February 29, 2012 - The Daily Peekskill
State Sen. Greg Ball introduces fellow Republican state senator and education chairperson State Sen. John Flanagan.
Ball Hosts Education Forum in Peekskill
PEEKSKILL, N.Y. – The state tax cap and mandates, both unfunded and partially unfunded, were the hot topics of conversation at an education forum at Peekskill High School Tuesday evening hosted by District 40 State Sen. Greg Ball (R, C – Patterson).
The forum was an opportunity for Ball and his special guest State Sen. John Flanagan, the Senate education chairperson, to hear from school superintendents, principals, faculty and school board members in the 40th District.
Flanagan, a Republican who represents District 2 upstate, told attendees that while a lot of progress had been made this past year in Albany, Gov. Andrew Cuomo had made things more difficult than need be by putting many costs back onto school districts.
"Before we did anything to put more money back into operating aid, we had to buy back $190 million dollars at the negotiating table," Flanagan said. "Before we could do anything in terms of real restoration we ended up having to fix those problems."
Flanagan said he and his colleagues knew mandate relief was a huge issue facing districts and had begun to take steps to address that through changes to the tax code to free up $1.5 billion for education last year.
"For the first time in as long as I can remember we set up a schedule where the growth in education and health care will be tied to personal income tax growth in the State of New York," Flanagan said.
Many of those educators who attended the meeting had similar concerns, dealing with what one school official called "the two-headed dragon" of the newly enacted 2 percent tax cap and the tax gap elimination adjustments that cut education aid to all districts equally.
"That tax cap is forcing the discussion on mandate relief in ways it never has been before," Ball said.
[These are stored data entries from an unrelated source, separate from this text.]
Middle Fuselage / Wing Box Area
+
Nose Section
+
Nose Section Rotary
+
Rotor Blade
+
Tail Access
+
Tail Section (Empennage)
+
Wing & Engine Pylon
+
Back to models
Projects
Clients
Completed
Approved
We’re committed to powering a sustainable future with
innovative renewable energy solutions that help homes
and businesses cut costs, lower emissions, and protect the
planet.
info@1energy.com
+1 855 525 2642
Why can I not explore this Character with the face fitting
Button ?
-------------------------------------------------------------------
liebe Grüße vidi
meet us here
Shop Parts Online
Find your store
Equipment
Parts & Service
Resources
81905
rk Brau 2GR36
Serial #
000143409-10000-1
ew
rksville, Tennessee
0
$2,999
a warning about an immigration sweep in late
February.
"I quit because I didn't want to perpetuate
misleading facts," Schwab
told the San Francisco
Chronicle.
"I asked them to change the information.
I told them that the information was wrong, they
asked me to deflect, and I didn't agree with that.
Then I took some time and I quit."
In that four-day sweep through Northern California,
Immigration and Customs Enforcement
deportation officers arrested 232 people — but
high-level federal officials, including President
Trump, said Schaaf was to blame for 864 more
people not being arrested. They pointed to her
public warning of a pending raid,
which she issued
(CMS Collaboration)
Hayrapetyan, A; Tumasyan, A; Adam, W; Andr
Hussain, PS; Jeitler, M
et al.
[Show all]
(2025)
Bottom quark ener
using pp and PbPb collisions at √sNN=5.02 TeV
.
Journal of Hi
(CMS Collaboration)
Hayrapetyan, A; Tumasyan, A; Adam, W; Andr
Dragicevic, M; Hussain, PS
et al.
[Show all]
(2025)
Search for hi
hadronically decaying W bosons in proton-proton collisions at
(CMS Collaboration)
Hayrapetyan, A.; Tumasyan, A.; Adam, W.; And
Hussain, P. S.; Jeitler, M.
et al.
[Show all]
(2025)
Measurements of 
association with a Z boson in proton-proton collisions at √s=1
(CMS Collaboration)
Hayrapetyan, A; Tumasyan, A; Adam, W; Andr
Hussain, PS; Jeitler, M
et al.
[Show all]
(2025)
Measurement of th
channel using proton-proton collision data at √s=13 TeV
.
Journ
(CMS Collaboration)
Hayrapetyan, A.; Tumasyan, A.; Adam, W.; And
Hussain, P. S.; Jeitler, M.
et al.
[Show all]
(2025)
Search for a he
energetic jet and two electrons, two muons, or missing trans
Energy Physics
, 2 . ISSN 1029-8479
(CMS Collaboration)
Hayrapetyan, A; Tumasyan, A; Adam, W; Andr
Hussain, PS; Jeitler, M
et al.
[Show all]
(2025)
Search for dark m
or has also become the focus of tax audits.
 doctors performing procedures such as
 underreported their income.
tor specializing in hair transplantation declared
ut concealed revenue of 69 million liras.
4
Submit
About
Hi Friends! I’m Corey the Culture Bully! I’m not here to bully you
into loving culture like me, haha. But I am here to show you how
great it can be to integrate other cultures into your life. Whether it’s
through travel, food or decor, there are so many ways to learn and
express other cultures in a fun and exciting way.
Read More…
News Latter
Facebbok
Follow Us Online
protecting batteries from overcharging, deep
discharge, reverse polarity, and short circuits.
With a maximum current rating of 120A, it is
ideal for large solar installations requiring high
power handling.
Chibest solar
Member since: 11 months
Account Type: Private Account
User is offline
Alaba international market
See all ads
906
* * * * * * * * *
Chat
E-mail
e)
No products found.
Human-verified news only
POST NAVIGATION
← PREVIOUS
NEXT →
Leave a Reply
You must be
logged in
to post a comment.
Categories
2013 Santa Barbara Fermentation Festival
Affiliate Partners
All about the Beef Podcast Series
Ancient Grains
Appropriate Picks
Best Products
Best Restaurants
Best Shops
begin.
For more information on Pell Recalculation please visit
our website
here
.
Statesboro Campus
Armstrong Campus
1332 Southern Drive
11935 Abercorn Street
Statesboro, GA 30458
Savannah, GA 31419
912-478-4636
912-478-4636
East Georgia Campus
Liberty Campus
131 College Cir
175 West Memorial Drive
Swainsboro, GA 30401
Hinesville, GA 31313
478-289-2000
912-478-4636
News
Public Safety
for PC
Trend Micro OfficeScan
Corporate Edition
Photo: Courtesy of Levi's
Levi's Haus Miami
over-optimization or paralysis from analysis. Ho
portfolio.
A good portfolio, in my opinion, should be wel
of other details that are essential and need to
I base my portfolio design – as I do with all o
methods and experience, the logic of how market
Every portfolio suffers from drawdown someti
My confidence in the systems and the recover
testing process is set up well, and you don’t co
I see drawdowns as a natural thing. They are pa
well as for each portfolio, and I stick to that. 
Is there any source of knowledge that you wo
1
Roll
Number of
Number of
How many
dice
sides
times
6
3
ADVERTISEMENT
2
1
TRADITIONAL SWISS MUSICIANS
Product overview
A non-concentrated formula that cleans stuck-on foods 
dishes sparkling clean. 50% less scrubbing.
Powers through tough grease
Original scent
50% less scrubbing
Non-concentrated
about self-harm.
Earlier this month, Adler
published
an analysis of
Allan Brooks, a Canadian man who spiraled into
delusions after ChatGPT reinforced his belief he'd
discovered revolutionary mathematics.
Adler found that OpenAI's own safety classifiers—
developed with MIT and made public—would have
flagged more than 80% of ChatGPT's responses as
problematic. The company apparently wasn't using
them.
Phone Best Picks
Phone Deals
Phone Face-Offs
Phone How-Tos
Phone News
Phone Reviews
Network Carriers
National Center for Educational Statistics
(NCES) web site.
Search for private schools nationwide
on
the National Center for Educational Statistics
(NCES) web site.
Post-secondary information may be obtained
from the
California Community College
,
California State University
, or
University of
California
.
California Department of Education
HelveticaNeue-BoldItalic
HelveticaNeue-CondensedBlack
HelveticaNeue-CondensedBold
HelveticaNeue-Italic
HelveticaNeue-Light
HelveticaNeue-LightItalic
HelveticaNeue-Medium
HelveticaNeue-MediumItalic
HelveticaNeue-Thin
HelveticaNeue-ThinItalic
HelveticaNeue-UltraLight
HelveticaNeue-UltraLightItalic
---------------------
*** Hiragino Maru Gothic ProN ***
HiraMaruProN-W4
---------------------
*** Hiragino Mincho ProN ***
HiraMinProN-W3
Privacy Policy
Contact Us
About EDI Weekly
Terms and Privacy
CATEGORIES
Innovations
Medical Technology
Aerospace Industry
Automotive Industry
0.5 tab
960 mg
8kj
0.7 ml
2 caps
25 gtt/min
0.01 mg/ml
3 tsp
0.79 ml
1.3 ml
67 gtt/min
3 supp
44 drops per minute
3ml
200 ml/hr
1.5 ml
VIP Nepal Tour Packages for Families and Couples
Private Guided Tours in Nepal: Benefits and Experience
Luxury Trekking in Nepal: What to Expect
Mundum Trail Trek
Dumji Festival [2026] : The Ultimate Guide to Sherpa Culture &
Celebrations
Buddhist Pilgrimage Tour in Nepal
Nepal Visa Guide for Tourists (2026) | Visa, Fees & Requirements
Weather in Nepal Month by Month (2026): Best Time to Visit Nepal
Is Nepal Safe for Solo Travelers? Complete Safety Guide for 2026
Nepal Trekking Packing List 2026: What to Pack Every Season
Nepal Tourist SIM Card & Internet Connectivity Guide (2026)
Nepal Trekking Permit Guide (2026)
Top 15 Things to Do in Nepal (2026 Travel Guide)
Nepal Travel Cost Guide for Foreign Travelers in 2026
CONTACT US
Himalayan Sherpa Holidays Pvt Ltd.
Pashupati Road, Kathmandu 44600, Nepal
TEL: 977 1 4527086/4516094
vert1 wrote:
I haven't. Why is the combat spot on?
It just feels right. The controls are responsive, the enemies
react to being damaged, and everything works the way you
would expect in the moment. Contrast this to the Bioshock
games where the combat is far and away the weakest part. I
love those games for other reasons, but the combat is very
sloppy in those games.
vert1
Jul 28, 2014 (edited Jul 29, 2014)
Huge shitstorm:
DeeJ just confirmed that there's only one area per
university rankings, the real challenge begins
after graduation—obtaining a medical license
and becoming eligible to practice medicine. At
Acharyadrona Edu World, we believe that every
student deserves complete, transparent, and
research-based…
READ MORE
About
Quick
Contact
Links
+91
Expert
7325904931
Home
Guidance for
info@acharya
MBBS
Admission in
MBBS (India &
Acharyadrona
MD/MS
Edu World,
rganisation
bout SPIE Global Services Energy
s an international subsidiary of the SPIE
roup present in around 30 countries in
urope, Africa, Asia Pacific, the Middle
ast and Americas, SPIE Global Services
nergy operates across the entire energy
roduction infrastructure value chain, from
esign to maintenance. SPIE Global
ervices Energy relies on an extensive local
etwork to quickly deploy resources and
Peekskill schools Superintendent James Willis told the senators that urban, less affluent school districts such as his own had been more severely impacted by funding cuts than wealthier schools. Willis said 15 to 20 percent of his budget goes to unfunded mandates and said last year's funding cuts hurt some schools more than others.
"The restoration of aid wasn't based on wealth. The higher wealth districts don't need as much state aid as the low wealth districts do," Willis said.
Peekskill Board of Education Trustee Marcella Bobe asked the senators why education was a state issue when in most other industrialized counties, whose students regularly outperform American students, it is federally regulated.
"The federal government passes it on to the state and the state passes it on to the school districts and then everybody is looking at each other and nobody is willing to pick up the slack," Bobe said.
Ball said he agreed that education should be a federal priority just below national security and that there should be standards set across the board for all states, but said that state senators like him could only do so much at the state level.
"If every state had its own department of defense and its own Army, Navy and Coast Guard and then we decided to work together when we went to war we'd get our butts kicked, and that's what's happening in education," Ball said.